__Extrait du document__:
# # # #
En l’espace d’environ deux semaines, celui-ci s’est tout de même écoulé à 300 000 exemplaires, dégageant ainsi 15 millions de revenus. Pour une franchise qui n’est plus autant en vogue qu’avant avec un prix parfois plus de trois fois élevé par rapport à la concurrence (et je ne parle pas que d’Hollow Knight, qu’on soit clair), ce sont des chiffres qui paraissent tout à fait corrects. Pas pour Ubisoft dont la rumeur court que Prince of Persia : The Lost Crown a des ventes décevantes. J’ai une question : Vous croyez que votre franchise c’est Pokémon ? Quand bien même le Metroidvania gagne en popularité, cela reste encore un genre relativement de niche qui n’intéresse pas tous les joueurs. Pour moi, un article de DualShockers résume très bien le souci en deux points : Prince of Persia est une franchise culte, mais plus aussi populaire qu’il y a 20 ans, et le titre est vendu beaucoup trop cher (30€ aurait été idéal, il me paraît fort probable qu’on le trouvera à ce prix facilement dans quelques mois).
Enfin, le lendemain après la sortie de ce PoP : The Lost Crown, devinez quel gros titre s’écoule à des millions d’exemplaires à une vitesse fulgurante ? Palworld… Difficile d’imaginer une pire fenêtre de sortie, surtout quand on ajoute une énième suite d’une franchise à succès : Yakuza 8. Visiblement, le bon sens n’est pas donné à tout le monde.
Pour moi, ce n’est pas un échec commercial compte tenu des paramètres cités. Donc, aux personnes responsables de telles conclusions, je ne veux pas être brusque, mais il serait peut-être temps de revoir ses ambitions. C’est triste pour toutes les personnes passionnées derrière ce projet que cela soit considéré comme un « échec » alors qu’en y réfléchissant bien, ce ne l’est pas. Bref, démarrons le test.
LES BOUTONS, JE (ME) LES PRESSE. LES ENNEMIS, JE LES PERSE
Dans la catégorie du « Easy to learn, hard to master », Prince of Persia : The Lost Crown se positionne bien, vos premières heures à combattre dans ce grand Metroidvania ressemblera plus à une tentative étrange de faire de la capoiera qu’à attaquer réellement efficacement. Mais à force de tenter, de tenter et de retenter, au-delà des améliorations que le joueur recevra, celui-ci se montrera plus habile avec Sargon, le protagoniste du jeu. La quête principale consistera à retrouver le prince enlevé pour être retenu au Mont Qaf où des événements très étranges s’y passent. Si le titre ne brillera pas pour son scénario au premier abord, plus on avance, plus des rebondissements se passent et on finit par être plus happé par une histoire qui semblait au postulat très quelconque. Je regrette néanmoins que certaines cinématiques soient franchement longues, pas mal d’interactions lors de ces scènes auraient gagné à être mieux rythmées. Néanmoins, on ne peut pas dire que ces moments ne manquent pas de classe et on ressent effectivement l’inspiration pour les animes.
Courage Sargon, t’es pas loin du double-machin ou du truc-mural ou chépakoi !
# # # #
__Entrées de données__:
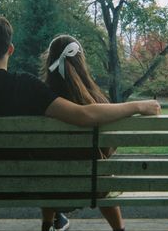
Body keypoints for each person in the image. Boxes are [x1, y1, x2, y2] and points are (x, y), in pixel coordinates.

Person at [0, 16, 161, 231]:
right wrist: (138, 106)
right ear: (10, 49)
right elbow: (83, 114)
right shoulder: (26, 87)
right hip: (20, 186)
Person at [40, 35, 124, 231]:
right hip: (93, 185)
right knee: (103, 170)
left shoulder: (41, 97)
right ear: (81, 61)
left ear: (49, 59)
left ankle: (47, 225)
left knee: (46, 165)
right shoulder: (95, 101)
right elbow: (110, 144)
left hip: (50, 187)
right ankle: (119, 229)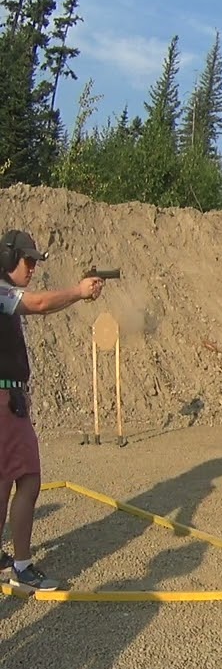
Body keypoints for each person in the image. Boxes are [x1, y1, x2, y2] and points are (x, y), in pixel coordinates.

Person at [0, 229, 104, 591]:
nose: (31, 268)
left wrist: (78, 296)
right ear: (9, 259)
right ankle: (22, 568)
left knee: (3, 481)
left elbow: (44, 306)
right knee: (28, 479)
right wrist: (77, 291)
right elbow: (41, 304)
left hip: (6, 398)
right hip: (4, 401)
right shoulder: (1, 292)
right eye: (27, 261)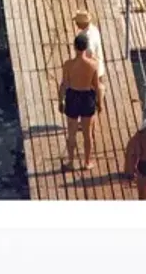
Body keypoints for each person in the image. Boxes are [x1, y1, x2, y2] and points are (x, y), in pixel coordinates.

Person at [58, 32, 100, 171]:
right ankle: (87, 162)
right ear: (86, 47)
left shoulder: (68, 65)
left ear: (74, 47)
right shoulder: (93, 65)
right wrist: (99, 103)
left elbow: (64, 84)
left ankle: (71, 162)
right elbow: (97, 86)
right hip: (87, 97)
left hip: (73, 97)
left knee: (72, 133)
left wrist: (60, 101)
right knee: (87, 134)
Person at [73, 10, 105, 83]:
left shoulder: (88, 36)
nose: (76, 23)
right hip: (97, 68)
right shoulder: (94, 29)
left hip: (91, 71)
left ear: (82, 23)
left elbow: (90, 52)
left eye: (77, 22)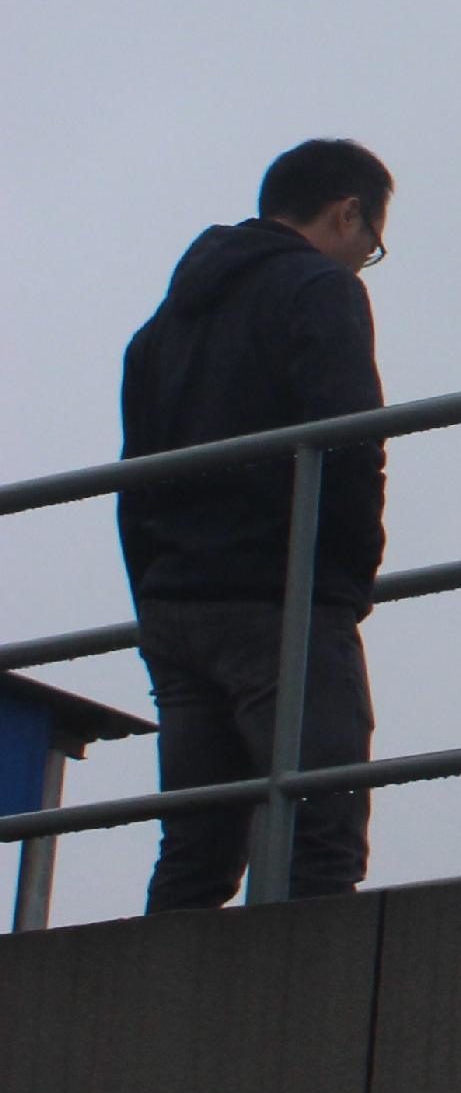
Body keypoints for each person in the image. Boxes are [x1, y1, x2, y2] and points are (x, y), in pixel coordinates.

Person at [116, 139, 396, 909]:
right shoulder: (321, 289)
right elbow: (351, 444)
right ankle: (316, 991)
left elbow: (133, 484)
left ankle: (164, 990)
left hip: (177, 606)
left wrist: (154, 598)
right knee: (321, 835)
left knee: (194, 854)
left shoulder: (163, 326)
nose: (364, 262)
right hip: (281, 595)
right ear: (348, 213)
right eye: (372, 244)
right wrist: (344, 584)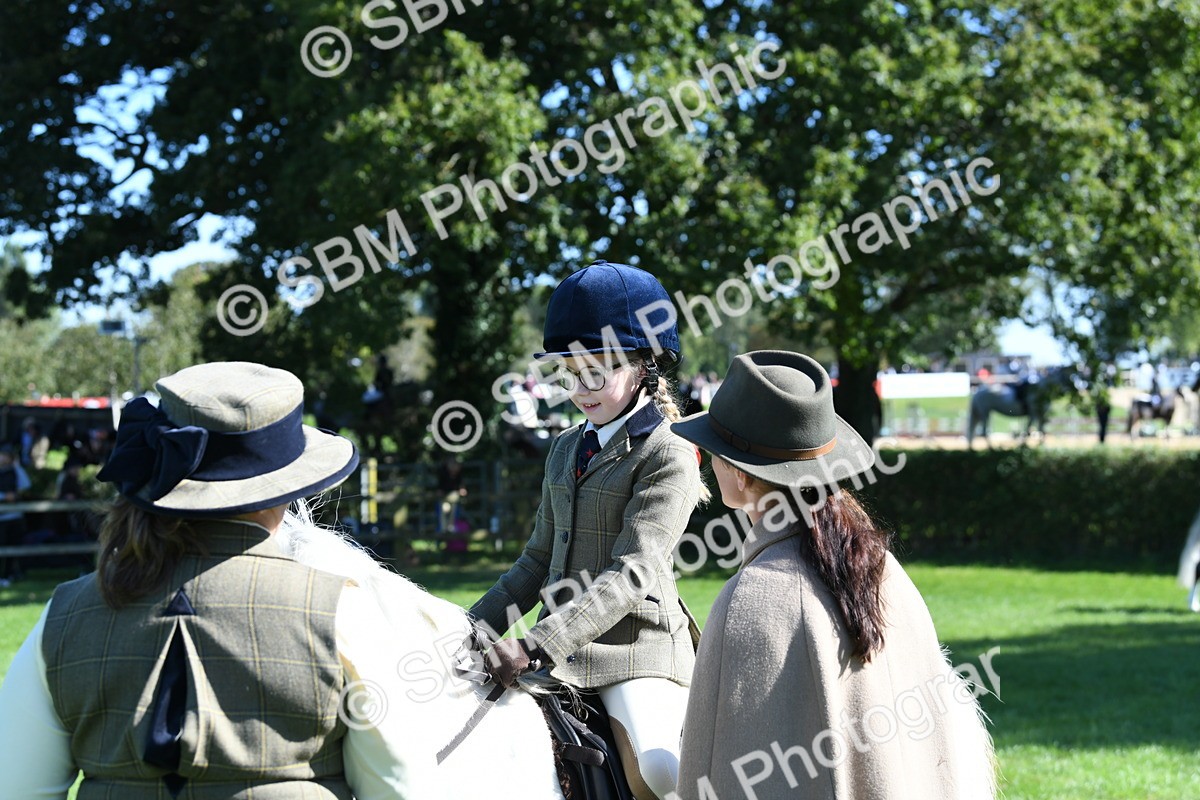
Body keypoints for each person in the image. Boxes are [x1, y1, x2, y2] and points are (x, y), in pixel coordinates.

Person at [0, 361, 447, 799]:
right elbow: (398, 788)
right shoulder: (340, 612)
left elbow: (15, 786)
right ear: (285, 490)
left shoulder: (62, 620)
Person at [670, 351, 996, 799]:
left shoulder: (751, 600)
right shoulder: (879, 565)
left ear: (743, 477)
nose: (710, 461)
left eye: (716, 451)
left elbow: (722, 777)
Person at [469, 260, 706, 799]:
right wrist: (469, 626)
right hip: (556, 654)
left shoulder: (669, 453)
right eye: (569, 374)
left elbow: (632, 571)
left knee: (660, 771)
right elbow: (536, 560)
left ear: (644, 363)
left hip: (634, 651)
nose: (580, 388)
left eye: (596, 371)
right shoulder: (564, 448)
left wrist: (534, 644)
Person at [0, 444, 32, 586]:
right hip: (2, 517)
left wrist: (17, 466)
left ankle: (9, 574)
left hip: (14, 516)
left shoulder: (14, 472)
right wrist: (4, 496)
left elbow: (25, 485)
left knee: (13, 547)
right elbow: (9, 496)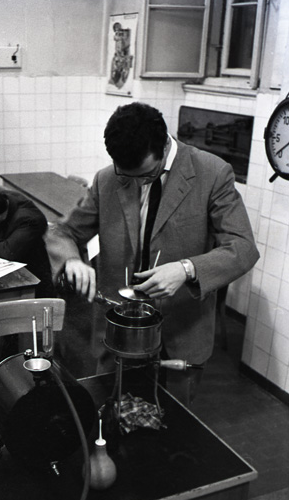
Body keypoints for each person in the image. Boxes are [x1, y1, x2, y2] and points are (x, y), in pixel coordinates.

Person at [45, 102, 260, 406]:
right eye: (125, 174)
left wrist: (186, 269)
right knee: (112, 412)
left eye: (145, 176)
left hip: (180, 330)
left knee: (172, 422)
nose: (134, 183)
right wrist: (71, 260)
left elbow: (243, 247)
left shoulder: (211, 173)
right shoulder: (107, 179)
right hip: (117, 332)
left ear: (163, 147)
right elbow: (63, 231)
# # # #
__Consigne 1__:
Réécrivez sous forme de liste à puces le paragraphe de l'extrait qui commence par « Dans la catégorie du », en conservant ses faits principaux.
__Consigne 2__:
D'après l'extrait, quel prix aurait été idéal pour Prince of Persia : The Lost Crown ?

__Réponse rédigée 1__:
- Le jeu illustre bien le principe « Easy to learn, hard to master » : pendant les premières heures, les combats manquent réellement d'efficacité.
- À force de réessayer, et grâce aux améliorations reçues, le joueur devient plus habile avec Sargon, le protagoniste.
- La quête principale consiste à retrouver le prince, enlevé et retenu au Mont Qaf, où se passent des événements très étranges.
- Le scénario ne brille pas au premier abord, mais les rebondissements finissent par captiver.
- Certaines cinématiques sont trop longues, et plusieurs interactions auraient gagné à être mieux rythmées.
- Ces scènes ont néanmoins de la classe, et l'inspiration des animes s'y ressent.

__Réponse rédigée 2__:
30 €.